What is being asked → Reproduce, verbatim, the stretch of the material below from the line containing "German police disable explosive device" through the line containing "reliance—specifically that of its military", including both of those lines.

Records →

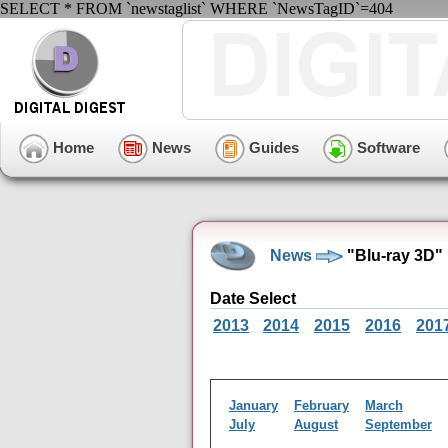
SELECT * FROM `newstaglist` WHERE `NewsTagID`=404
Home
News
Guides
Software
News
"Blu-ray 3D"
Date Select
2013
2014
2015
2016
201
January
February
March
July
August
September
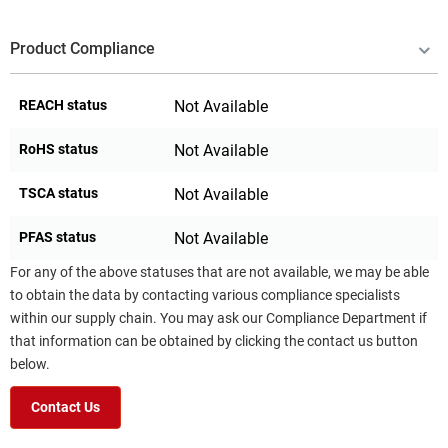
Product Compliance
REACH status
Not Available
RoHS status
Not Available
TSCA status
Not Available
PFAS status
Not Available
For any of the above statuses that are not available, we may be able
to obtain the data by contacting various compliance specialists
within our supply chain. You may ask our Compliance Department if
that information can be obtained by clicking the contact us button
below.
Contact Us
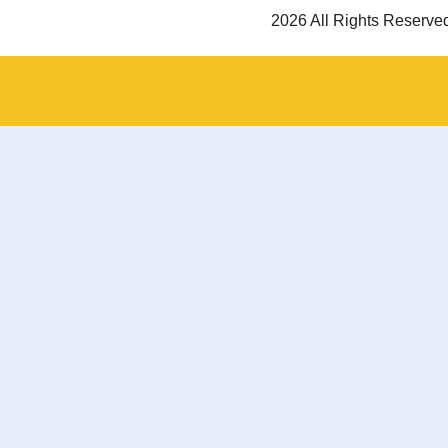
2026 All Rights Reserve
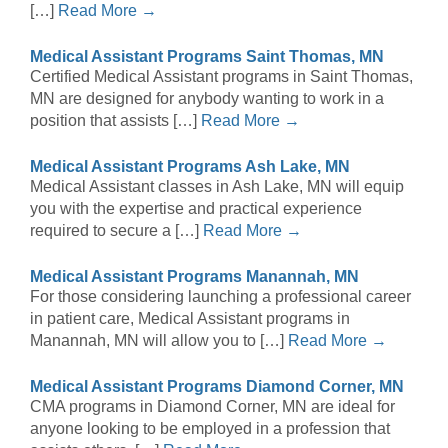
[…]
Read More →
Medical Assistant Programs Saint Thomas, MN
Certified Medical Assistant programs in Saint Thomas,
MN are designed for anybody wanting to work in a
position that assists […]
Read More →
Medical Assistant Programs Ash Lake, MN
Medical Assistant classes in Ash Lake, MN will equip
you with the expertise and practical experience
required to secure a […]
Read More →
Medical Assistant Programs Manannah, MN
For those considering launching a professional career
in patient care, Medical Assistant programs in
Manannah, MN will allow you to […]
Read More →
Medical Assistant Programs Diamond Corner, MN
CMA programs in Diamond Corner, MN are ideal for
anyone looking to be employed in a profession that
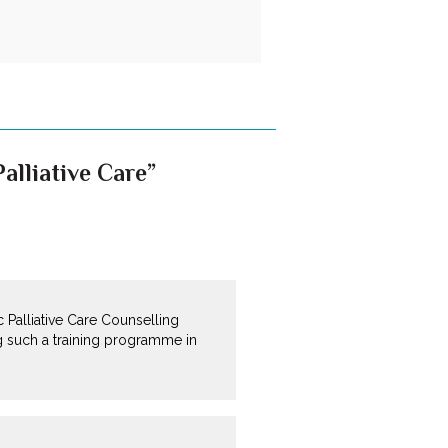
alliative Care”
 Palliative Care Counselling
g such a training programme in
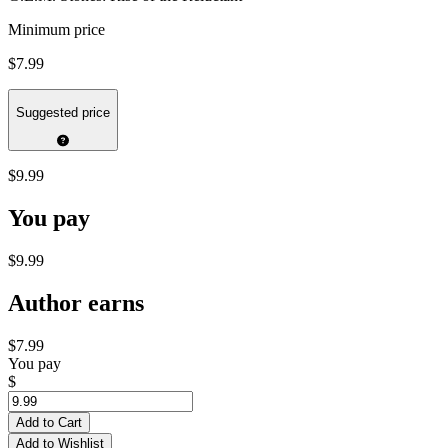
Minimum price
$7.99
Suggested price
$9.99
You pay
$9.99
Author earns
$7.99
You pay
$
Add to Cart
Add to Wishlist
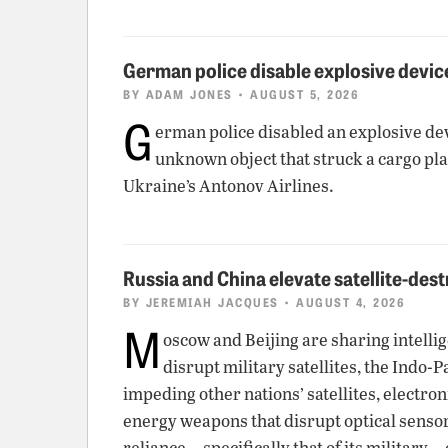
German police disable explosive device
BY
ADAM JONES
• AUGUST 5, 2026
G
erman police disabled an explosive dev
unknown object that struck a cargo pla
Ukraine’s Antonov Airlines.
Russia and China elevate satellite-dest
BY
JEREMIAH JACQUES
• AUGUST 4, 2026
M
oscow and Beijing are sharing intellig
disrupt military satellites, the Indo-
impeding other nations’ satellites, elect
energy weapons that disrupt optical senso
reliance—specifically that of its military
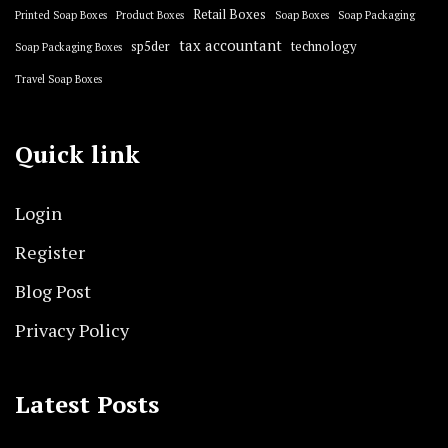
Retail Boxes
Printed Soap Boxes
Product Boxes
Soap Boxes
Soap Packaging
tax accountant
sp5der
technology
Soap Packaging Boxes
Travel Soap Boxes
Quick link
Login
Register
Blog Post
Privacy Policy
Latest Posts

Output of the exercise →
German police disable explosive device
BY
ADAM JONES
• AUGUST 5, 2026
G
erman police disabled an explosive dev
unknown object that struck a cargo pla
Ukraine’s Antonov Airlines.
Russia and China elevate satellite-dest
BY
JEREMIAH JACQUES
• AUGUST 4, 2026
M
oscow and Beijing are sharing intellig
disrupt military satellites, the Indo-
impeding other nations’ satellites, elect
energy weapons that disrupt optical senso
reliance—specifically that of its military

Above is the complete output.